Today, while getting ready to get ready to leave the apartment (Makes sense if you think about it) I found myself watching something called WENDY WU: HOMECOMING WARRIOR. I'd explain the plot, but I think the title leaves precious little that needs explaining.

It was the title, in fact, that roped me in. Hell, it has the word "warrior" in it. This Wendy has got to be a kick-ass chick. Man, I love kick-ass chicks. That alone almost balanced out the fact that it airs on the Disney Channel.

I then noticed the extremely-cute-in-an-American-Eagle-billboard-kinda-way girl who plays the titular Homecoming Warrior.



I felt extremely filthy crushing on a Disney-Channel actress, but immediately did my homework and found that she's 20 years old, which downgrades the act from immoral and illegal to just inappropriate.

The real guilt lays in the fact that I had an out.

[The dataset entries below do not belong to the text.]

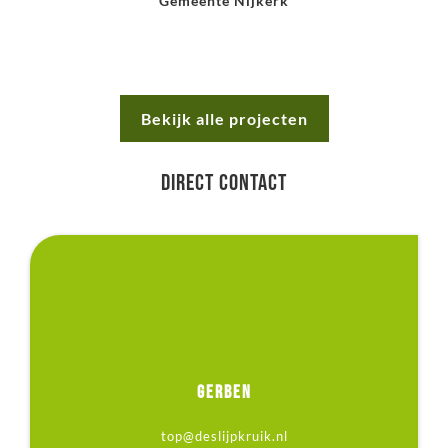
Gemeente Nijkerk
Bekijk alle projecten
Direct contact
Gerben van den Top
Gerben denkt graag met u mee over toekomstbestendig
GERBEN
beleid en beheer!
top@deslijpkruik.nl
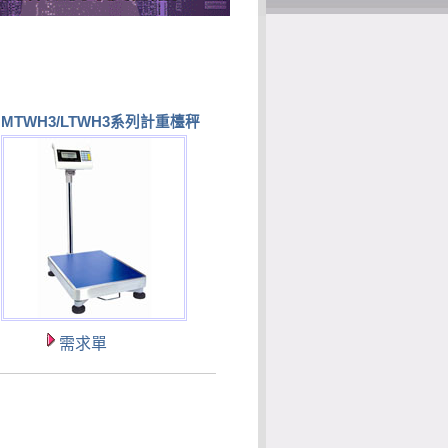
MTWH3/LTWH3系列計重檯秤
需求單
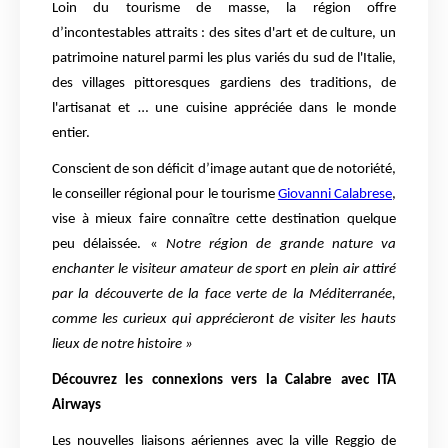
Loin du tourisme de masse, la région offre
d’incontestables attraits : des sites d'art et de culture, un
patrimoine naturel parmi les plus variés du sud de l'Italie,
des villages pittoresques gardiens des traditions, de
l'artisanat et … une cuisine appréciée dans le monde
entier.
Conscient de son déficit d’image autant que de notoriété,
le conseiller régional pour le tourisme
Giovanni Calabrese
,
vise à mieux faire connaître cette destination quelque
peu délaissée. «
Notre région de grande nature va
enchanter le visiteur amateur de sport en plein air attiré
par la découverte de la face verte de la Méditerranée,
comme les curieux qui apprécieront de visiter les hauts
lieux de notre histoire »
Découvrez les connexions vers la Calabre avec ITA
Airways
Les nouvelles liaisons aériennes avec la ville Reggio de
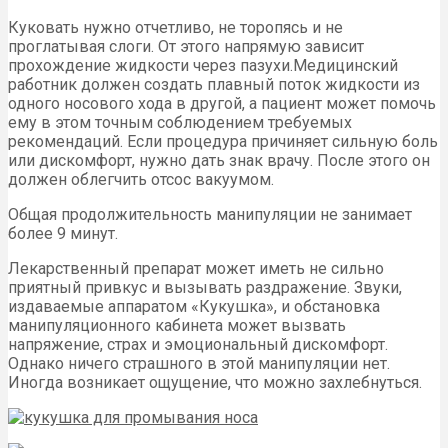
Куковать нужно отчетливо, не торопясь и не
проглатывая слоги. От этого напрямую зависит
прохождение жидкости через пазухи.Медицинский
работник должен создать плавный поток жидкости из
одного носового хода в другой, а пациент может помочь
ему в этом точным соблюдением требуемых
рекомендаций. Если процедура причиняет сильную боль
или дискомфорт, нужно дать знак врачу. После этого он
должен облегчить отсос вакуумом.
Общая продолжительность манипуляции не занимает
более 9 минут.
Лекарственный препарат может иметь не сильно
приятный привкус и вызывать раздражение. Звуки,
издаваемые аппаратом «Кукушка», и обстановка
манипуляционного кабинета может вызвать
напряжение, страх и эмоциональный дискомфорт.
Однако ничего страшного в этой манипуляции нет.
Иногда возникает ощущение, что можно захлебнуться.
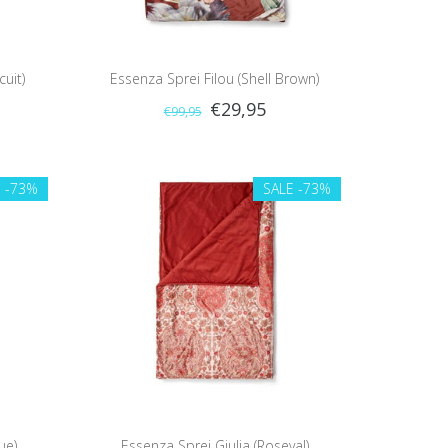
uit)
Essenza Sprei Filou (Shell Brown)
€29,95
€99,95
E
-73%
SALE
-73%
ue)
Essenza Sprei Giulia (Roseval)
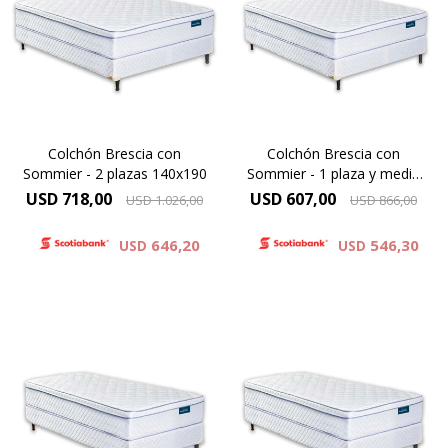
Altura de colchón 24 cm y 59
Altura de colchón 24 cm y 59
cm la suma del colchón y el
cm la suma del colchón y el
sommier.
sommier.
Alta Densidad 30 Kg
Alta Densidad 30 Kg
Colchón Brescia con
Colchón Brescia con
Sommier - 2 plazas 140x190
Sommier - 1 plaza y media
110x190
USD
718,00
USD
607,00
USD
1.026,00
USD
866,00
646,20
546,30
USD
USD
EUROPILLOW - ONE SIDE,
EUROPILLOW - ONE SIDE,
Altura de colchón 24 cm y 59
Altura de colchón 24 cm y 59
cm la suma del colchón y el
cm la suma del colchón y el
sommier.
sommier.
Alta Densidad 30 Kg
Alta Densidad 30 Kg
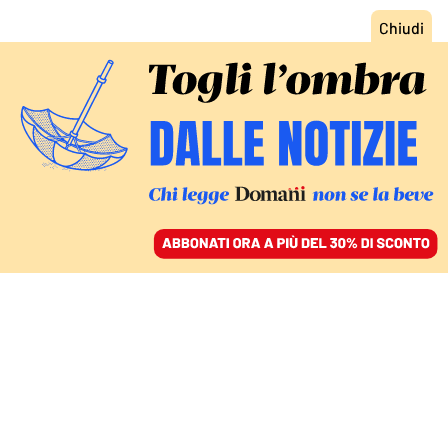
ACCEDI
SFOGLIA IL GIORNALE
/
ABBONATI
LE VITTIME DEL CONFLITTO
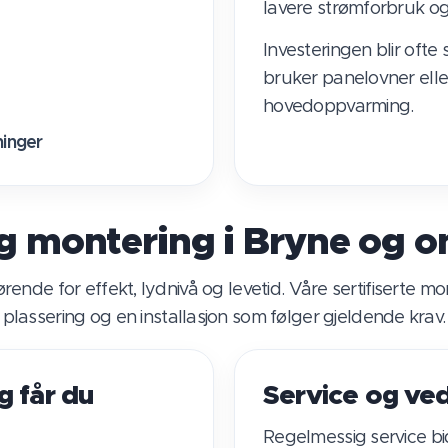
lavere strømforbruk og
Investeringen blir ofte 
bruker panelovner elle
hovedoppvarming.
ninger
g montering i Bryne og 
rende for effekt, lydnivå og levetid. Våre sertifiserte m
plassering og en installasjon som følger gjeldende krav.
g får du
Service og ved
Regelmessig service bidr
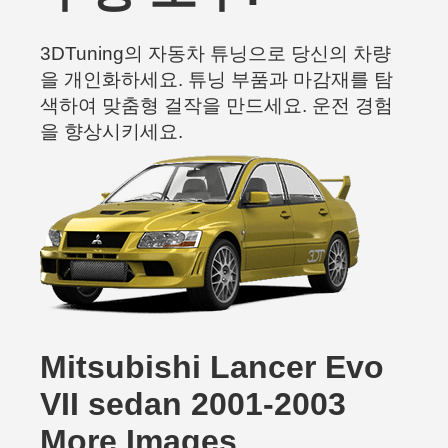
3DTuning의 자동차 튜닝으로 당신의 차량
을 개인화하세요. 튜닝 부품과 마감재를 탐
색하여 맞춤형 걸작을 만드세요. 운전 경험
을 향상시키세요.
Mitsubishi Lancer Evo
VII sedan 2001-2003
More Images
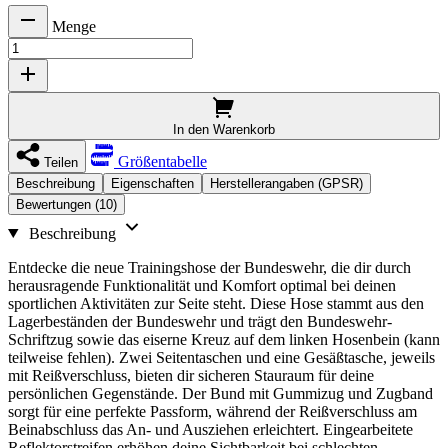
Menge
In den Warenkorb
Größentabelle
Teilen
Beschreibung
Eigenschaften
Herstellerangaben (GPSR)
Bewertungen (10)
Beschreibung
Entdecke die neue Trainingshose der Bundeswehr, die dir durch
herausragende Funktionalität und Komfort optimal bei deinen
sportlichen Aktivitäten zur Seite steht. Diese Hose stammt aus den
Lagerbeständen der Bundeswehr und trägt den Bundeswehr-
Schriftzug sowie das eiserne Kreuz auf dem linken Hosenbein (kann
teilweise fehlen). Zwei Seitentaschen und eine Gesäßtasche, jeweils
mit Reißverschluss, bieten dir sicheren Stauraum für deine
persönlichen Gegenstände. Der Bund mit Gummizug und Zugband
sorgt für eine perfekte Passform, während der Reißverschluss am
Beinabschluss das An- und Ausziehen erleichtert. Eingearbeitete
Reflektorstreifen erhöhen deine Sichtbarkeit bei schlechten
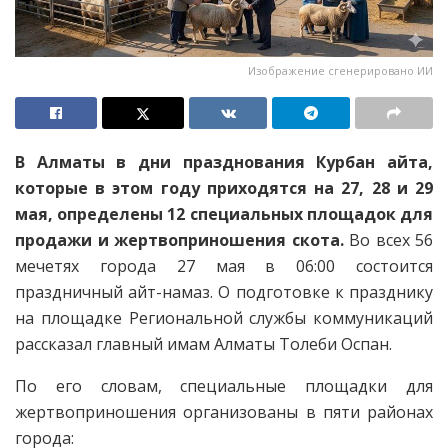
Изображение сгенерировано ИИ
В Алматы в дни празднования Курбан айта,
которые в этом году приходятся на 27, 28 и 29
мая, определены 12 специальных площадок для
продажи и жертвоприношения скота.
Во всех 56
мечетях города 27 мая в 06:00 состоится
праздничный айт-намаз. О подготовке к празднику
на площадке Региональной службы коммуникаций
рассказал главный имам Алматы Толеби Оспан.
По его словам, специальные площадки для
жертвоприношения организованы в пяти районах
города:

I was leaving for the gym, and could very easily have turned the cable off and saved my soul from this stain it now must bare. Instead, I set the TiVo to record it, not wanting to miss a minute of the training montage that surely lay ahead. And there's nothing I love more than a training montage.

I haven't actually watched it yet, so hopefully sanity will prevail and I'll do the right thing by erasing that bewitching Wendy my video recorder and my life. I really don't need to know if she fulfills her destiny by becoming both a warrior and homecoming queen...

Or do I?

To cleanse my soul, I had to swing by Amoeba Records to pick up Dead Meadow's most recent disc and the newly released DOOMSDAY.

I need an intervention here. Help me before the sequel drops.